We now have an economy where fewer people are working, where the tide is no longer rising as quickly, productivity growth has slowed down, and people cannot expect their kids to do as well as their parents. This is enormously frustrating for a large segment of American society. They are not interested in the same old same old. They want to see some fundamental changes.

Looking forward, there are at least two contrasting views. The pessimistic view comes from Robert Gordon[4]. Gordon believes that the dramatic scale of inventions and innovations between 1870 and 1970 were a one-time occurrence in human history, and that productivity growth will be much slower in the future. Our economy also faces some very strong headwinds in the form of an aging population, stagnating education, consumer and government debt, and income inequality. Thus the younger generation of today will be lucky to match their parents’ standard of living for the first time in American history.

The more optimistic view comes from Erik Brynjolfsson and Andrew McAfee[5]. They observe that general purpose technologies, which lead industrial revolutions, take time to become adopted economy-wide. The steam engine led the first industrial revolution, electricity led the second industrial revolution, and the computer is leading the third industrial revolution. Since these technologies take a few decades to become fully adopted, we are just on the cusp of seeing the productivity advances resulting from the computer.

While their prognosis for increasing productivity is optimistic, Brynjolfsson and McAfee are sanguine about the accompanying social dislocation. Computers can now beat humans in Jeopardy, chess and go, and do most things better than humans can. Thus machines will continue to take on more jobs, and humans will continue to lose those jobs. There will be increasing wealth inequality between those competing with machines and those who work with these machines. These are the growing pains of radically reorganizing our economy. “In medicine, law, finance, retailing, manufacturing and even scientific discovery,” they write, “the key to winning the race is not to compete against machines but to compete with machines.” We need to learn to work with computers as our teammates. In the long run, these advanced digital technologies can make all people more innovative, productive and richer.

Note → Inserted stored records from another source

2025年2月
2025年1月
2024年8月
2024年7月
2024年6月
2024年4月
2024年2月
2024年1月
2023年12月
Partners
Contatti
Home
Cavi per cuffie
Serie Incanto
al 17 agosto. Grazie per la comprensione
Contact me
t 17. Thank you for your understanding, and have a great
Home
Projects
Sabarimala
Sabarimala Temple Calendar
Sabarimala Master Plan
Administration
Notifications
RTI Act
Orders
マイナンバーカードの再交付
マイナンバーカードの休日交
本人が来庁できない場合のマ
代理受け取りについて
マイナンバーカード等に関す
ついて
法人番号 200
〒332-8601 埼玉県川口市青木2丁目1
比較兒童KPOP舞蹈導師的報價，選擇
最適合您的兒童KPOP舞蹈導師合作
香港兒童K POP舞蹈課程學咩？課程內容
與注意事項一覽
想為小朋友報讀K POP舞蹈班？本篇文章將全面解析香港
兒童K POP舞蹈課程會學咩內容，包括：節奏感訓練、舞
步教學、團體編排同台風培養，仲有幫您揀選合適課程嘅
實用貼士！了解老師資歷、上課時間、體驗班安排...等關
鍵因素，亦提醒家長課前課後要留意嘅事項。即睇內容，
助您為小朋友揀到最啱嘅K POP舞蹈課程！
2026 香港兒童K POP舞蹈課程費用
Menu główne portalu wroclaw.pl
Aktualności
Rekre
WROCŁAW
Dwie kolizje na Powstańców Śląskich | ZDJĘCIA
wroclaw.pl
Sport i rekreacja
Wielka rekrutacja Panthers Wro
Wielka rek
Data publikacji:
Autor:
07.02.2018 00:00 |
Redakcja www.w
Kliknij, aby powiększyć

So whether you take the Robert Gordon view or the Brynjolfsson and McAfee view, in the short run we can look forward to a period of significant economic and social adjustment. We will need to adjust to the new technological changes or the lack of it. In the process, some people will scapegoat minorities, immigrants, and/or foreigners for this adjustment, and want to follow demagogues. But our standard of living here at home depends first and foremost on our productivity here at home. So hopefully most of us will understand the real technological reasons for our dislocation, and make appropriate electoral and policy decisions.


[1] Ferguson, Thomas (1995). Golden Rule : The Investment Theory of Party Competition and the Logic of Money-Driven Political Systems. Chicago: University of Chicago Press.

[2] A perfectly equal income distribution has an index value of 0 and a perfectly unequal society (where Bill Gates has all the income) has an index value of 1.0.

[3] The labor force participation rate is the percent of the population which is working or looking for work.

[4] Robert Gordon, “Is U.S. Economic Growth Over? Faltering Innovation Confronts the Six Headwinds,” NBER Working Paper #18315, August 2012.

[5] Erik Brynjolfsson and Andrew McAfee, Race Against The Machine: How the Digital Revolution is Accelerating Innovation, Driving Productivity, and Irreversibly Transforming Employment and the Economy, Digital Frontier Press, 2011.